* Compito da svolgere A:
In quale poesia Wislawa Szymborska annota «Preferisco Dickens a Dostoevskij», secondo il brano su Dickens?
* Compito da svolgere B:
Trascrivi dal brano su Dickens il passo che va da "Aprendo una delle" fino a "dei Fratelli Karamazov?", quest'ultimo incluso.

* Brano fornito:
Dostoevskij? Meglio Charles Dickens!
Aprendo una delle sue poesie più celebri – Possibilità – il premio Nobel Wislawa Szymborska annota: «Preferisco Dickens a Dostoevskij». Un’affermazione semplice e netta, che è allo stesso tempo una Dichiarazione di Indipendenza del lettore e un sisma di discrete dimensioni all’interno del canone letterario.
Ma come, viene da chiedersi, il padrino del “feuilleton” ottocentesco preferito al profeta del romanzo moderno? Il sentimentale Charles sopra il celebrale Fëdor? I personaggi macchiettistici e perfino tipizzati del giornalista inglese superiori alle cattedrali psicologiche del virtuosista russo? Fagin contro Stavrogin, Pickwick versus Myskin? E inoltre: perché Canto di Natale, David Copperfield e Oliver Twist dimostrano un’adattabilità immortale, continuando ad essere trasposti su pellicola molto più dei Fratelli Karamazov?
C’è da perderci la testa. O piuttosto – complice l’imminente anniversario dei 200 anni dalla nascita – basta perderci qualche minuto. Szymborska non è la sola ad aver preso Dickens a modello. L’elenco degli estimatori ingloba lettori raffinati come Vladimir Nabokov o Pietro Citati. Per Gilbert K. Chesterton, tuttavia, egli fu qualcosa di più: un maestro, perfino un padre spirituale. Il quale insegnò al giovane Gilbert che valeva la pena devolvere il proprio genio per descrivere la felicità. Una donazione assoluta, fino all’ultima oncia. Anch’egli giornalista, conferenziere, scrittore torrenziale che affrontò la consunzione da superlavoro con altrettanta sorridente imprudenza. Martiri del buonumore, che spargono momenti di serenità anche nei nostri anni bui.

* Dati disponibili:

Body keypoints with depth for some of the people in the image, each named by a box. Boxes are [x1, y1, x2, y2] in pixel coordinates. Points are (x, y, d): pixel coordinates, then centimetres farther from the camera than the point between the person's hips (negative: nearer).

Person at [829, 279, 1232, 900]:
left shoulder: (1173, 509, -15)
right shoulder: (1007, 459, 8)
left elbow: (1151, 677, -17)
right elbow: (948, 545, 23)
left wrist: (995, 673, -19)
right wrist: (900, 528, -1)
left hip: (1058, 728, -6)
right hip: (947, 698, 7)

...

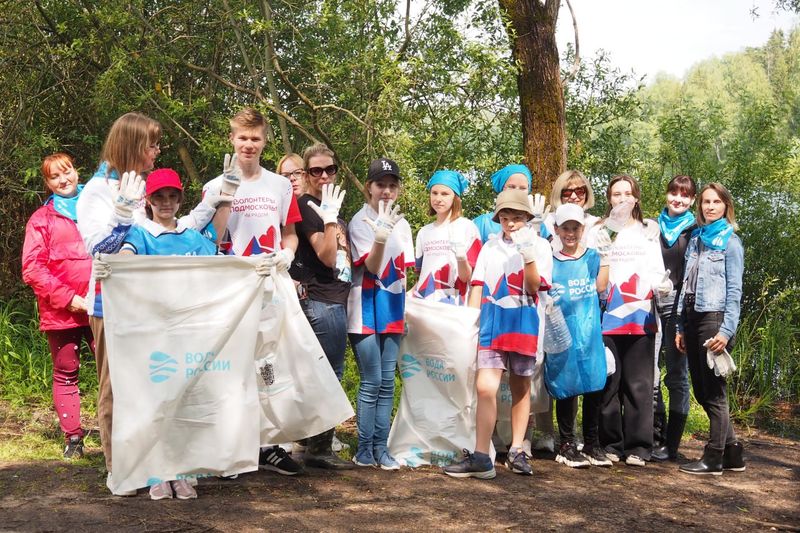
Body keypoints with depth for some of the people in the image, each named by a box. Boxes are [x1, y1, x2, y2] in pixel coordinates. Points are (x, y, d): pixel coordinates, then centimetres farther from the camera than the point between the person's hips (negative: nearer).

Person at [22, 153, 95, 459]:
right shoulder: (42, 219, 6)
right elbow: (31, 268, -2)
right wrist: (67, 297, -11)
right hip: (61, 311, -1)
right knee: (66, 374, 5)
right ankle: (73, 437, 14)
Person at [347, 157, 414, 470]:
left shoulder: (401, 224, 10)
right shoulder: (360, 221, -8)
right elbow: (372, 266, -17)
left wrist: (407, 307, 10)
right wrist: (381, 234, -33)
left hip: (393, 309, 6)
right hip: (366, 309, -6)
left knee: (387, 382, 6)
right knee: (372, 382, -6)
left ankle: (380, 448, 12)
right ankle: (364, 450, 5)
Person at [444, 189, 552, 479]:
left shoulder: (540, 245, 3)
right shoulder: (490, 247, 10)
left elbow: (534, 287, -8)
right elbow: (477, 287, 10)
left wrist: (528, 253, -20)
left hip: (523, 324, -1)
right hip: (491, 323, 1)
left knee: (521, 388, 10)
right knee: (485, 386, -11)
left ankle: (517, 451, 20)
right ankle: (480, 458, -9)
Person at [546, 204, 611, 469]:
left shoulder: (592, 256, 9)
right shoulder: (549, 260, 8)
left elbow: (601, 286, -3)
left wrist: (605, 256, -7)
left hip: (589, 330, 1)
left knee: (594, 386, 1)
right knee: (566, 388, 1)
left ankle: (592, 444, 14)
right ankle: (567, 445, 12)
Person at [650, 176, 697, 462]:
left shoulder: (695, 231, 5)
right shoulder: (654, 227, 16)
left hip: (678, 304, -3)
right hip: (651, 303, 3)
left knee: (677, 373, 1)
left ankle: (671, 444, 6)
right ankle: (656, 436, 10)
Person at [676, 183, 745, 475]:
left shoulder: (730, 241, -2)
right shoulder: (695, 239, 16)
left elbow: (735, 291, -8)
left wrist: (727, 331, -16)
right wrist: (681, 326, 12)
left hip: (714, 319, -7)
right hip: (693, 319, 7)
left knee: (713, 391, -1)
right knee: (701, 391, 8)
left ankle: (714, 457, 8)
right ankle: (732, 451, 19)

* * *

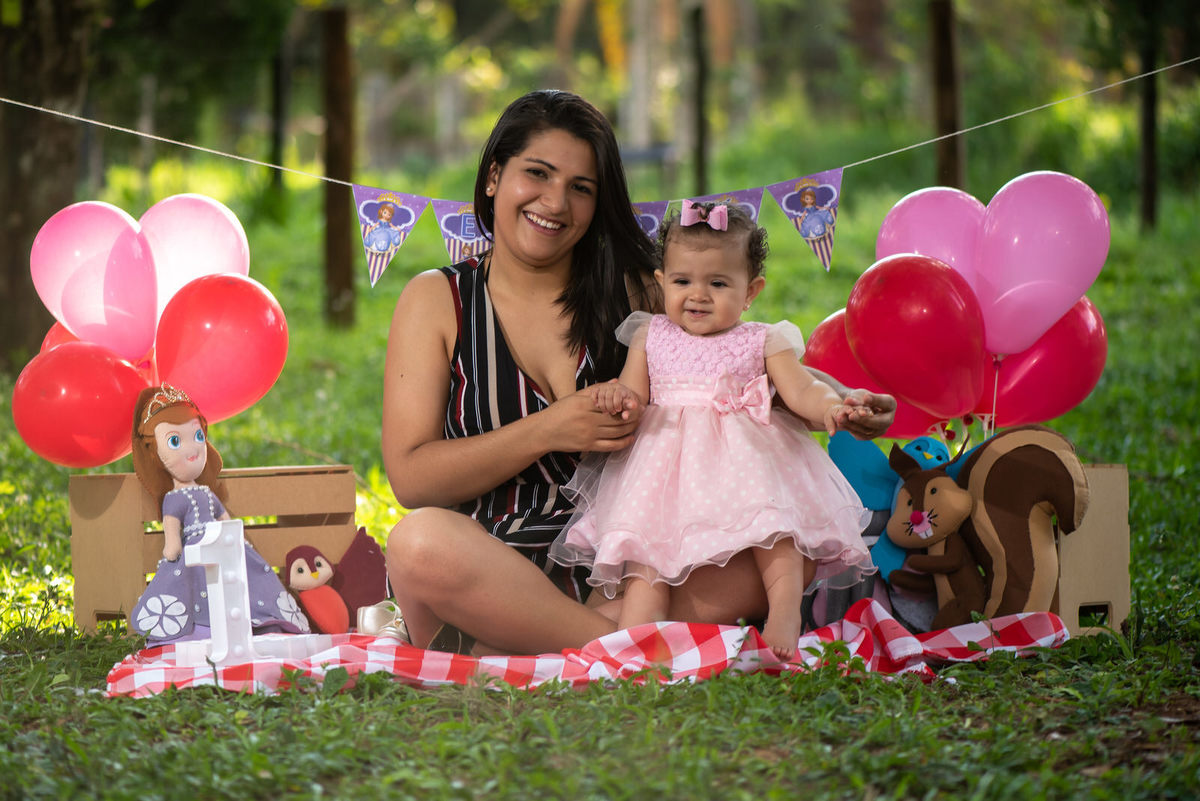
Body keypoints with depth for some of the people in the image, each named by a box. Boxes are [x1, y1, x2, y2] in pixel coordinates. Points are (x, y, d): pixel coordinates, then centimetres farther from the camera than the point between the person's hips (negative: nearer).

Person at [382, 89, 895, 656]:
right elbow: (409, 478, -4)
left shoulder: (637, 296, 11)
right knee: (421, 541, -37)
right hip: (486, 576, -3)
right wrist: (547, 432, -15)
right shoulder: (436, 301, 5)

* Soluzione A:
In Possibilità.

* Soluzione B:
Aprendo una delle sue poesie più celebri – Possibilità – il premio Nobel Wislawa Szymborska annota: «Preferisco Dickens a Dostoevskij». Un’affermazione semplice e netta, che è allo stesso tempo una Dichiarazione di Indipendenza del lettore e un sisma di discrete dimensioni all’interno del canone letterario.
Ma come, viene da chiedersi, il padrino del “feuilleton” ottocentesco preferito al profeta del romanzo moderno? Il sentimentale Charles sopra il celebrale Fëdor? I personaggi macchiettistici e perfino tipizzati del giornalista inglese superiori alle cattedrali psicologiche del virtuosista russo? Fagin contro Stavrogin, Pickwick versus Myskin? E inoltre: perché Canto di Natale, David Copperfield e Oliver Twist dimostrano un’adattabilità immortale, continuando ad essere trasposti su pellicola molto più dei Fratelli Karamazov?